Problem statement: Extract each row below that contains the word "recrutement".

Extracted page text data:
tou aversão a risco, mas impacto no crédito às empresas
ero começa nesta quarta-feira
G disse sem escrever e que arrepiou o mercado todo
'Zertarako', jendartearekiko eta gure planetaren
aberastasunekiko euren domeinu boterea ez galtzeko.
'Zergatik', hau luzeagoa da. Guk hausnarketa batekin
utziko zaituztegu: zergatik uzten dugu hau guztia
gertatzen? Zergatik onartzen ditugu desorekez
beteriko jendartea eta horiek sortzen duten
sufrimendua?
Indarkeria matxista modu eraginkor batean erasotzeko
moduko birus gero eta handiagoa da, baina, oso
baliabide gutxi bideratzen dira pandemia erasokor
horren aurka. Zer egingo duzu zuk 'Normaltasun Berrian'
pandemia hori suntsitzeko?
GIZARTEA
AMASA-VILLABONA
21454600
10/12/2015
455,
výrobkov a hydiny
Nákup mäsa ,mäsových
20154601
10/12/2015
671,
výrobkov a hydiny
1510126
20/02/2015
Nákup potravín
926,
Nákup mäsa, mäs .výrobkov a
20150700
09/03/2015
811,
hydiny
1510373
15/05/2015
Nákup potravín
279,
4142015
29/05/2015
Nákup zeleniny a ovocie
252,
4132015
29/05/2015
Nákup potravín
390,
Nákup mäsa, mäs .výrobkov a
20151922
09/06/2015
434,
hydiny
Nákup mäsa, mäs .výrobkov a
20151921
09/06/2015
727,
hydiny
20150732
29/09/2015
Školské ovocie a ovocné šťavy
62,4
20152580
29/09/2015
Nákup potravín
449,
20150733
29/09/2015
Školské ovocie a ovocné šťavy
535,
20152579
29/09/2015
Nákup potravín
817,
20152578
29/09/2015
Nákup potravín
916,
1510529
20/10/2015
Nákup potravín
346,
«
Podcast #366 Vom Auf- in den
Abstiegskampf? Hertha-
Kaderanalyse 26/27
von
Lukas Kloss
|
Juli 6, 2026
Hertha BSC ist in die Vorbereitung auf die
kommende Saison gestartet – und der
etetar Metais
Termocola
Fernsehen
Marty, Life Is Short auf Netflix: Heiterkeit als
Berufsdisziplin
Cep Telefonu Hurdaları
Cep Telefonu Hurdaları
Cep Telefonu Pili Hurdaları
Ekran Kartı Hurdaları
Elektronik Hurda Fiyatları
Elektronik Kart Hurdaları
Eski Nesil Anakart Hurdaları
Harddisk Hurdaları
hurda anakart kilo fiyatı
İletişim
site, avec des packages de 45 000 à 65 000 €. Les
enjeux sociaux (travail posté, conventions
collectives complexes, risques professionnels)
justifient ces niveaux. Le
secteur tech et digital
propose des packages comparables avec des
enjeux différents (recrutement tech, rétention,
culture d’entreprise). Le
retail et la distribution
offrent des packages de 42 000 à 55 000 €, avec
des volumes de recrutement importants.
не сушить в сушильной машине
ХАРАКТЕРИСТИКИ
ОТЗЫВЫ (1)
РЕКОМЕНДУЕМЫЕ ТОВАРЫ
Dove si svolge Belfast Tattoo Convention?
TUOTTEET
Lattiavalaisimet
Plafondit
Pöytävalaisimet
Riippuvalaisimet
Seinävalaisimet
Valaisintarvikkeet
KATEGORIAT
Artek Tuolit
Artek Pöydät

Solved exercise:
enjeux différents (recrutement tech, rétention,
des volumes de recrutement importants.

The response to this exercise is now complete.